Nuove regole sui rating

di robertor Commenta

Il Consiglio Ue ha varato nuove regole per le agenzie che assegnano i rating ai derivati emessi dalle società europee, e ai debiti sovrani degli Stati membri: tra i principali spunti di interesse, la necessità di affidarsi ad almeno due agenzie differenti, farle ruotare ogni quattro anni, muovere causa giudiziaria di fronte a gravi negligenze e la conferma o la modifica semestrale (e non più una volta all’anno, come adesso) per i giudizi sui debiti sovrani.

Una decisione opportuna ma tardiva – osservavano gli analisti nelle ultime ore – visto e considerato che la crisi è esplosa ben cinque anni fa, e che proprio i derivati sui mutui immobiliari erano stati valutati come la determinante scatenante il “male originario”.

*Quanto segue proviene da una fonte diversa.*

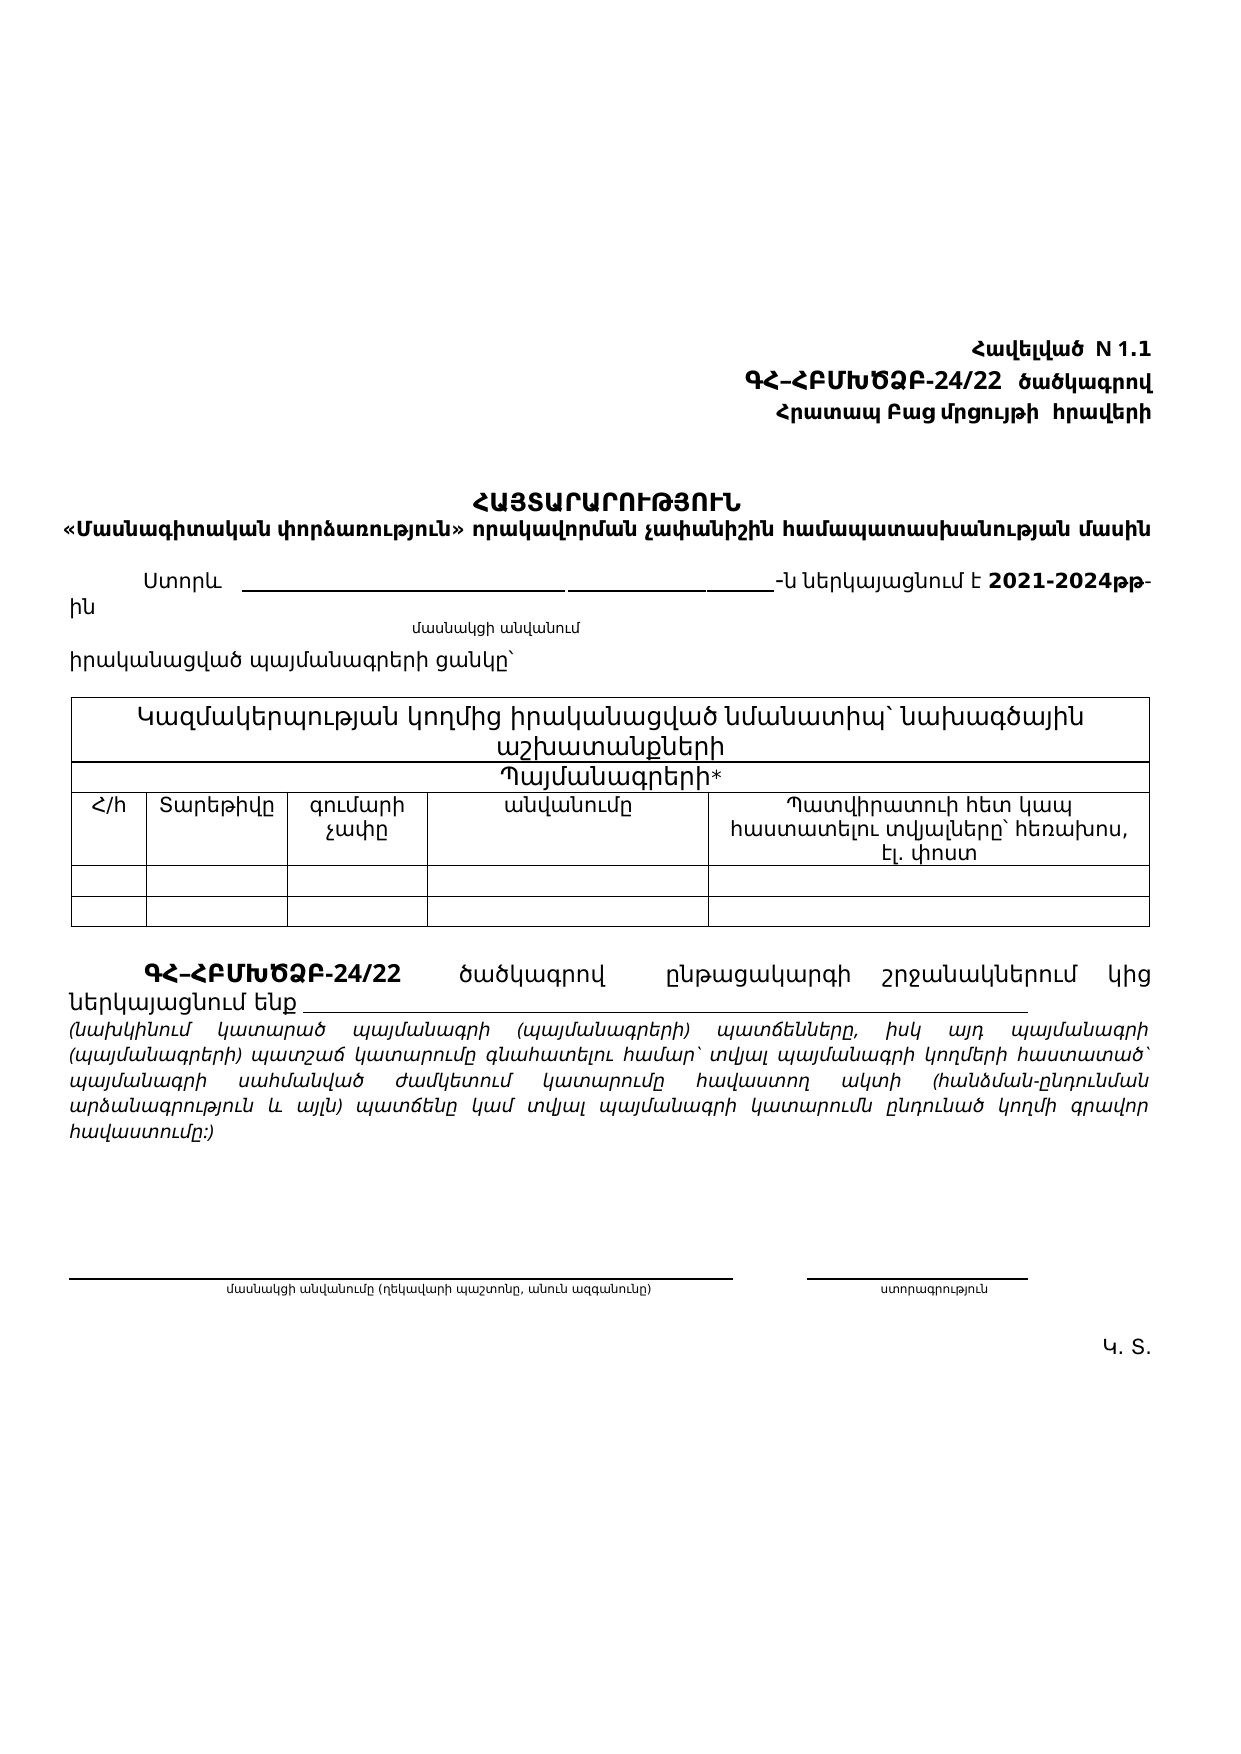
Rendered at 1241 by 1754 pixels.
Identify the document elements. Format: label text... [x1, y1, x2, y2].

text Ստորև -ն ներկայացնում է 2021-2024թթ-ին [69, 566, 1152, 619]
table_cell [428, 897, 708, 926]
table_cell [147, 897, 287, 926]
text մասնակցի անվանումը (ղեկավարի պաշտոնը, անուն ազգանունը) ստորագրություն [69, 1282, 1152, 1306]
text Կ. Տ. [69, 1335, 1152, 1359]
table_cell Պատվիրատուի հետ կապ հաստատելու տվյալները՝ հեռախոս, էլ. փոստ [709, 793, 1149, 865]
table_header Կազմակերպության կողմից իրականացված նմանատիպ` նախագծային աշխատանքների [72, 698, 1149, 761]
table_cell [288, 866, 427, 896]
text «Մասնագիտական փորձառություն» որակավորման չափանիշին համապատասխանության մասին [62, 517, 1152, 541]
table_cell Պայմանագրերի* [72, 763, 1149, 792]
table_cell [709, 866, 1149, 896]
table_cell Տարեթիվը [147, 793, 287, 865]
table_cell [72, 866, 146, 896]
table_cell Հ/հ [72, 793, 146, 865]
table_cell անվանումը [428, 793, 708, 865]
table_cell [709, 897, 1149, 926]
text Հավելված N 1.1 [69, 334, 1152, 363]
text ԳՀ–ՀԲՄԽԾՁԲ-24/22 ծածկագրով ընթացակարգի շրջանակներում կից ներկայացնում ենք [69, 955, 1152, 1016]
text իրականացված պայմանագրերի ցանկը՝ [69, 648, 1152, 673]
table_cell [288, 897, 427, 926]
table_cell [72, 897, 146, 926]
text մասնակցի անվանում [69, 619, 1152, 648]
table_cell գումարի չափը [288, 793, 427, 865]
table_cell [147, 866, 287, 896]
text Հրատապ Բաց մրցույթի հրավերի [69, 397, 1152, 426]
text ԳՀ–ՀԲՄԽԾՁԲ-24/22 ծածկագրով [69, 363, 1152, 397]
text (նախկինում կատարած պայմանագրի (պայմանագրերի) պատճենները, իսկ այդ պայմանագրի (պայմանագրերի) պատշաճ կատարումը գնահատելու համար` տվյալ պայմանագրի կողմերի հաստատած` պայմանագրի սահմանված ժամկետում կատարումը հավաստող ակտի (հանձման-ընդունման արձանագրություն և այլն) պատճենը կամ տվյալ պայմանագրի կատարումն ընդունած կողմի գրավոր հավաստումը:) [69, 1016, 1152, 1144]
text ՀԱՅՏԱՐԱՐՈՒԹՅՈՒՆ [62, 488, 1152, 517]
table_cell [428, 866, 708, 896]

“Il Consiglio dell’Unione Europea” – riepilogava La Repubblica poche ore fa – “ha adottato il provvedimento che esamina, per cominciare, la fattispecie di prodotti di finanza strutturata con asset sottostanti ricartolarizzati. Le nuove regole prevedono che l’emittente debba cambiare agenzia ogni quattro anni. la rotazione obbligatoria non si apllica soltanto alle piccole egenzie o alle società emittenti che  usano almeno quattro agenzie, ciascuna delle quali valuta almeno il 10 per cento del valore degli strumenti di finanza strutturata” (vedi anche Fitch: come interpretare il default sulle obbligazioni).

Oltre a quanto sopra, è stata introdotta una specifica clausola che conferisce la possibilità di estendere la rotazione obbligatoria ad altri strumenti finanziari nel prossimo futuro. Non è tuttavia scontato che l’estensione possa realmente e concretamente avvenire, visto e considerato che i derivati sono strumenti molto particolari e complessi: infine, “per fronteggiare i conflitti di interesse, le agenzie di rating obbliga le agenzie di informare se un azionista con il 5% o più del capitale o dei diritti di voto detiene il 5% o più di una società valutata, è impedita la proprietà del 5% o più del capitale o dei diritti di voto in più di un’agenzia a meno che questa non appartenga allo stesso gruppo” – concludeva il quotidiano.